Commonwealth-funded business support will also end once that milestone is hit.
That ACT is set to hit that mark in the middle of October.
About 63,000 Canberrans have received at least one disaster payment since the lockdown started, amounting to $226 million in income support.
If they are unable to find work after the lockdown ends, those people will have to survive on the JobSeeker payment, which has a base rate of about $45 per day.
Dr Campbell says she is "deeply concerned" about what the coming months might bring.
"We're going to see a growth, a significant number of people who are forced to live below the poverty line," she says.
'It's unworkable'
NSW and Victoria have detailed their own path out of lockdown in recent weeks, which includes some similarities among many differences to the ACT plan.
For example, where in NSW and Victoria only the fully vaccinated will be allowed in pubs and restaurants when they reopen, no such rule will apply in Canberra.
The ACT has taken a more cautious approach than NSW on density limits, with hospitality venues set to be bound by the one-per-four-square-metre rule until late November or early December.
Australian Hotels Association ACT general manager Anthony Brierley has lashed the roadmap as "awful" and says trade won't be viable until the start of summer.
But what is even more pressing than capacity limits is the need for clarity on how contact tracing and quarantine will work once the lockdown is lifted with cases circulating in the community, he says.
Mr Brierley says venues won't put themselves through the "trauma" of reopening their doors if one positive case could cause them to shut immediately, forcing staff and patrons into a fortnight's quarantine.
"Venues are saying they don't want to do that [reopen on October 15] if staff are going to have to isolate.
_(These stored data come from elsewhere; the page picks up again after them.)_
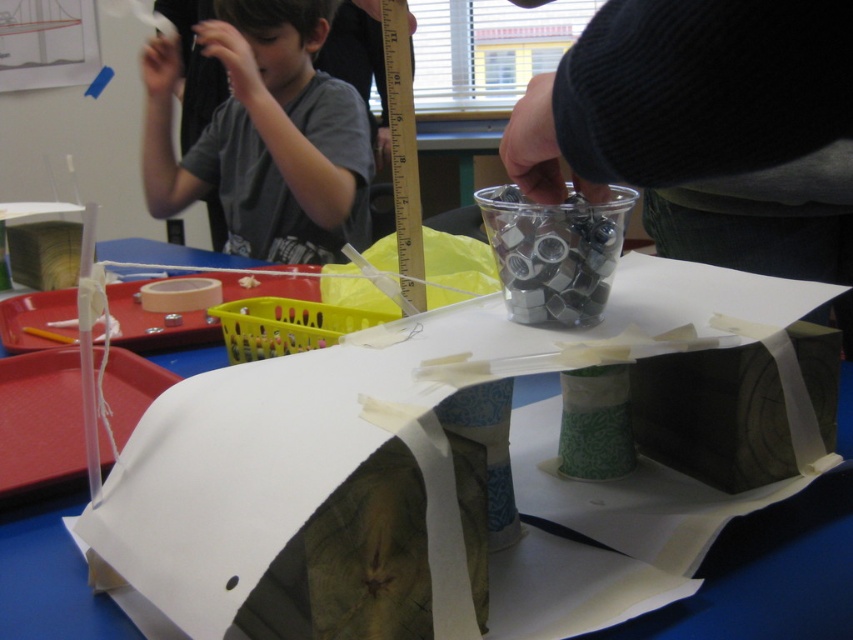
Question: Is blue paper at center smaller than matte pink tape at left?

Choices:
 (A) no
 (B) yes

Answer: (A)

Question: Which point is closer to the camera?

Choices:
 (A) gray cotton shirt at upper left
 (B) matte pink tape at left

Answer: (B)

Question: Which is nearer to the matte pink tape at left?

Choices:
 (A) gray cotton shirt at upper left
 (B) blue paper at center

Answer: (B)

Question: Is blue paper at center to the right of matte pink tape at left from the viewer's perspective?

Choices:
 (A) yes
 (B) no

Answer: (B)

Question: Which of the following is the farthest from the observer?

Choices:
 (A) (154, 113)
 (B) (838, 413)

Answer: (A)

Question: Can you confirm if gray cotton shirt at upper left is smaller than matte pink tape at left?

Choices:
 (A) yes
 (B) no

Answer: (B)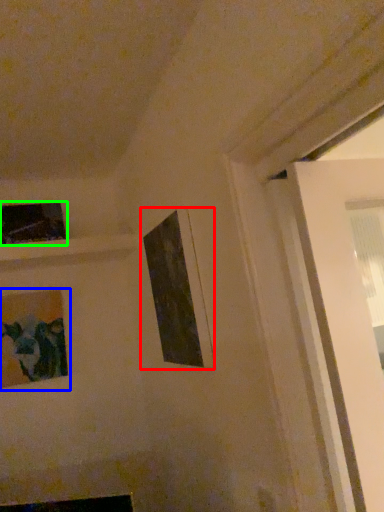
Question: Which object is positioned closest to picture frame (highlighted by a red box)? Select from picture frame (highlighted by a blue box) and picture frame (highlighted by a green box).

Choices:
 (A) picture frame
 (B) picture frame

Answer: (A)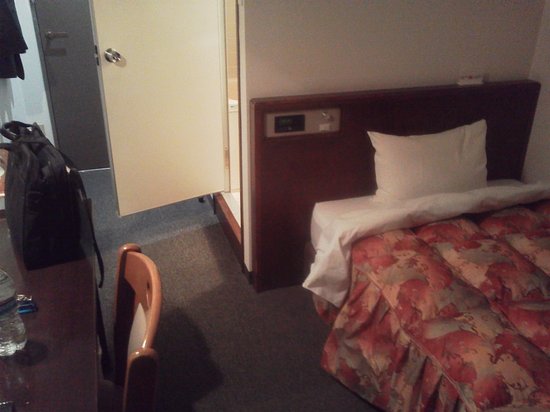
Where is `black door`? The image size is (550, 412). black door is located at coordinates (76, 52).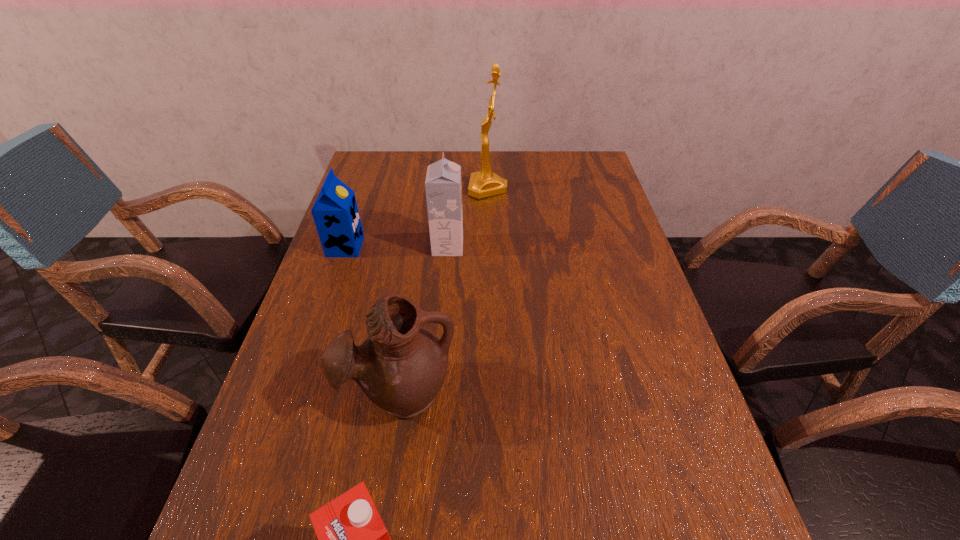
Select which object appears as the second closest to the award. Please provide its 2D coordinates. Your answer should be formatted as a tuple, i.e. [(x, y)], where the tuple contains the x and y coordinates of a point satisfying the conditions above.

[(335, 212)]

I want to click on carton that can be found as the second closest to the tallest carton, so click(352, 539).

Select which carton is the third closest to the farthest object. Please provide its 2D coordinates. Your answer should be formatted as a tuple, i.e. [(x, y)], where the tuple contains the x and y coordinates of a point satisfying the conditions above.

[(352, 539)]

Find the location of `free space that satisfies the following two spatial constraints: 1. on the front label of the tallest carton; 2. at the spout of the pitcher`. free space that satisfies the following two spatial constraints: 1. on the front label of the tallest carton; 2. at the spout of the pitcher is located at coordinates (436, 393).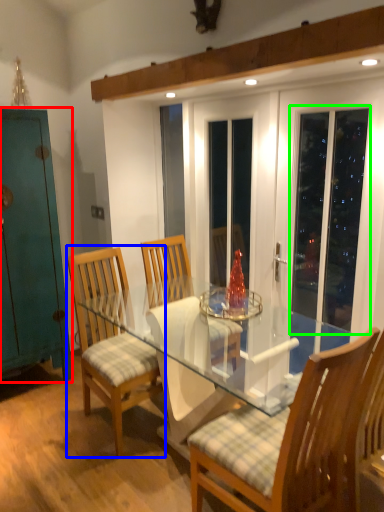
Question: Which object is the farthest from cabinetry (highlighted by a red box)? Choose among these: chair (highlighted by a blue box) or screen door (highlighted by a green box).

Choices:
 (A) chair
 (B) screen door

Answer: (B)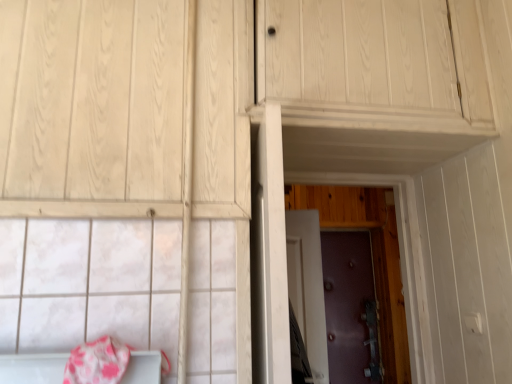
Question: From the image's perspective, is pink fabric blanket at lower left positioned above or below purple leather door at center, the first door positioned from the back?

Choices:
 (A) above
 (B) below

Answer: (A)

Question: Based on their positions, is pink fabric blanket at lower left located to the left or right of purple leather door at center, the first door positioned from the back?

Choices:
 (A) right
 (B) left

Answer: (B)

Question: Which is farther from the purple matte door at center, the second door from the back?

Choices:
 (A) purple textured door at center, arranged as the 3th door when viewed from the back
 (B) pink fabric blanket at lower left
 (C) purple leather door at center, the first door positioned from the back

Answer: (B)

Question: Based on their relative distances, which object is nearer to the purple matte door at center, the second door viewed from the front?

Choices:
 (A) purple textured door at center, arranged as the first door when viewed from the front
 (B) purple leather door at center, the first door positioned from the back
 (C) pink fabric blanket at lower left

Answer: (A)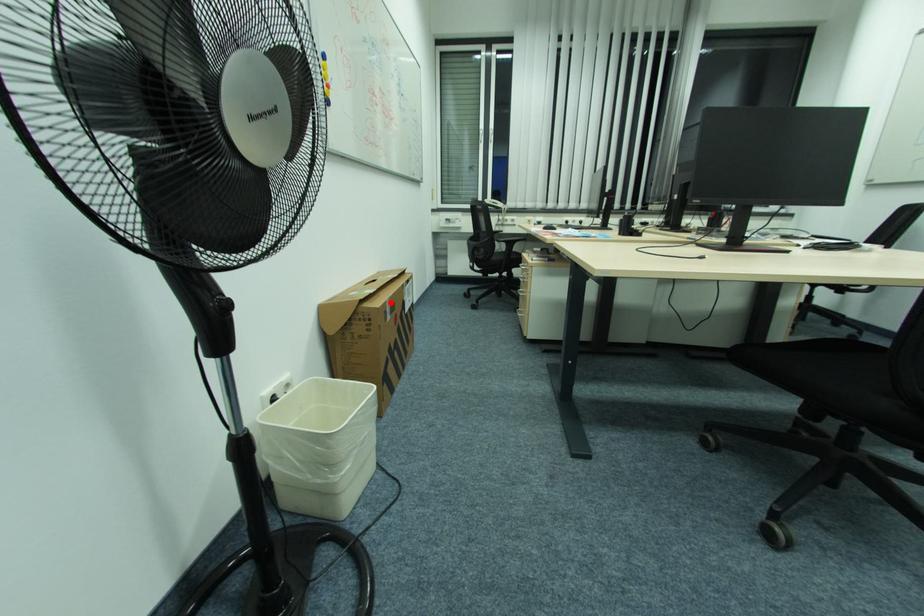
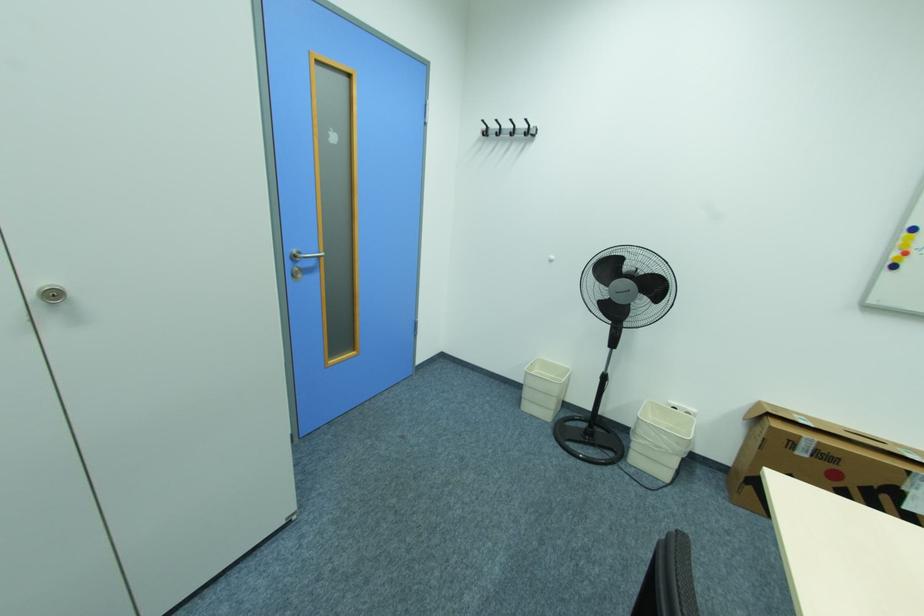
Where in the second image is the point corresponding to the highlighted location from the first image?

(805, 437)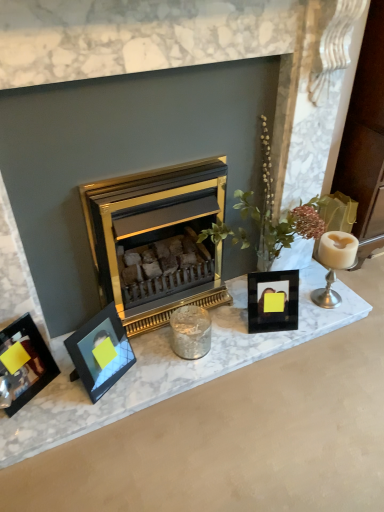
Question: Considering the relative sizes of gold metallic fireplace at center and white glossy candle holder at right, which appears as the second candle holder when viewed from the left, in the image provided, is gold metallic fireplace at center taller than white glossy candle holder at right, which appears as the second candle holder when viewed from the left,?

Choices:
 (A) no
 (B) yes

Answer: (B)

Question: Is gold metallic fireplace at center aimed at white glossy candle holder at right, which is the first candle holder from right to left?

Choices:
 (A) yes
 (B) no

Answer: (A)

Question: From a real-world perspective, is gold metallic fireplace at center physically above white glossy candle holder at right, which appears as the second candle holder when viewed from the left?

Choices:
 (A) no
 (B) yes

Answer: (B)

Question: From a real-world perspective, is gold metallic fireplace at center beneath white glossy candle holder at right, which is the first candle holder from right to left?

Choices:
 (A) yes
 (B) no

Answer: (B)

Question: Is the depth of gold metallic fireplace at center greater than that of white glossy candle holder at right, which appears as the second candle holder when viewed from the left?

Choices:
 (A) no
 (B) yes

Answer: (A)

Question: From their relative heights in the image, would you say gold metallic fireplace at center is taller or shorter than gold metallic wood burning stove at center?

Choices:
 (A) tall
 (B) short

Answer: (A)

Question: From the image's perspective, is gold metallic fireplace at center located above or below gold metallic wood burning stove at center?

Choices:
 (A) above
 (B) below

Answer: (A)

Question: Does point (274, 111) appear closer or farther from the camera than point (205, 215)?

Choices:
 (A) closer
 (B) farther

Answer: (A)

Question: In the image, is gold metallic fireplace at center positioned in front of or behind gold metallic wood burning stove at center?

Choices:
 (A) behind
 (B) front

Answer: (B)

Question: Is silver metallic candle holder at center, marked as the first candle holder in a left-to-right arrangement, bigger or smaller than gold metallic fireplace at center?

Choices:
 (A) big
 (B) small

Answer: (B)

Question: Is silver metallic candle holder at center, marked as the first candle holder in a left-to-right arrangement, inside or outside of gold metallic fireplace at center?

Choices:
 (A) inside
 (B) outside

Answer: (B)

Question: Is silver metallic candle holder at center, the second candle holder positioned from the right, wider or thinner than gold metallic fireplace at center?

Choices:
 (A) wide
 (B) thin

Answer: (B)

Question: From a real-world perspective, is silver metallic candle holder at center, the second candle holder positioned from the right, above or below gold metallic fireplace at center?

Choices:
 (A) below
 (B) above

Answer: (A)

Question: Does point (19, 321) appear closer or farther from the camera than point (125, 344)?

Choices:
 (A) closer
 (B) farther

Answer: (A)

Question: Is metallic silver photo frame at left, which is counted as the 3th picture frame, starting from the right, taller or shorter than matte black picture frame at left, which is the second picture frame in left-to-right order?

Choices:
 (A) tall
 (B) short

Answer: (A)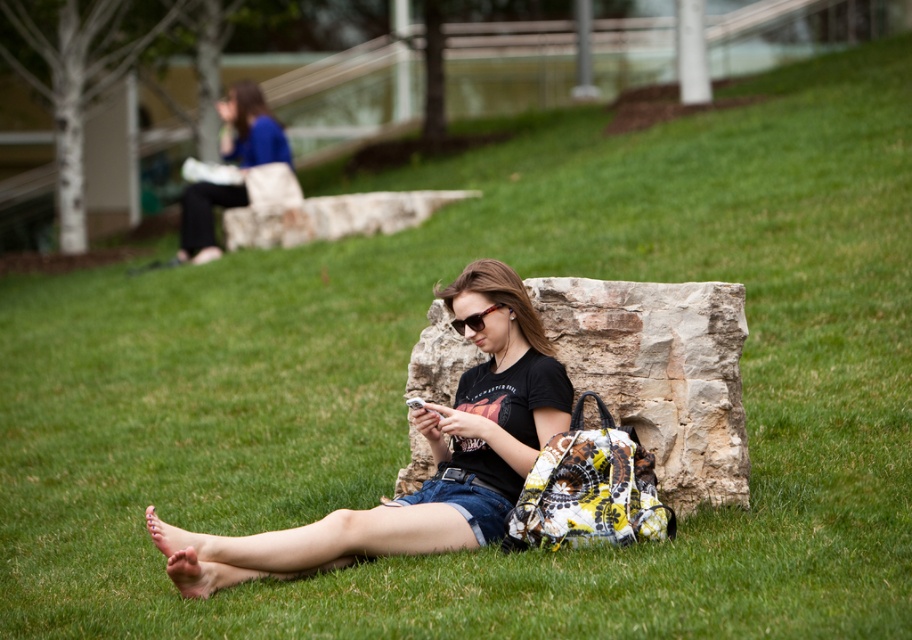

It is unworkable," he says.
The NSW government is reportedly considering changes whereby fully vaccinated people would be marked casual contacts even if they came into close contact with a positive case.
Mr Barr on Friday confirmed the national cabinet is considering changes, but cautioned the local sector not to expect a "radical" overhaul in time for the October 15 reopening.
"I wouldn't be anticipating radical change by the 15th of October, but by December 1 and beyond we may well have transitioned into a different model," he said.
Mr Brierley is hopeful Canberra's hospitality sector could bounce back strongly in December, but fears for the future of some businesses as restrictions remain and financial support tapers off through October and November.
"If there is nothing [further support] for six weeks, businesses will close. And I don't say that lightly. Businesses will be done by the time we get to December."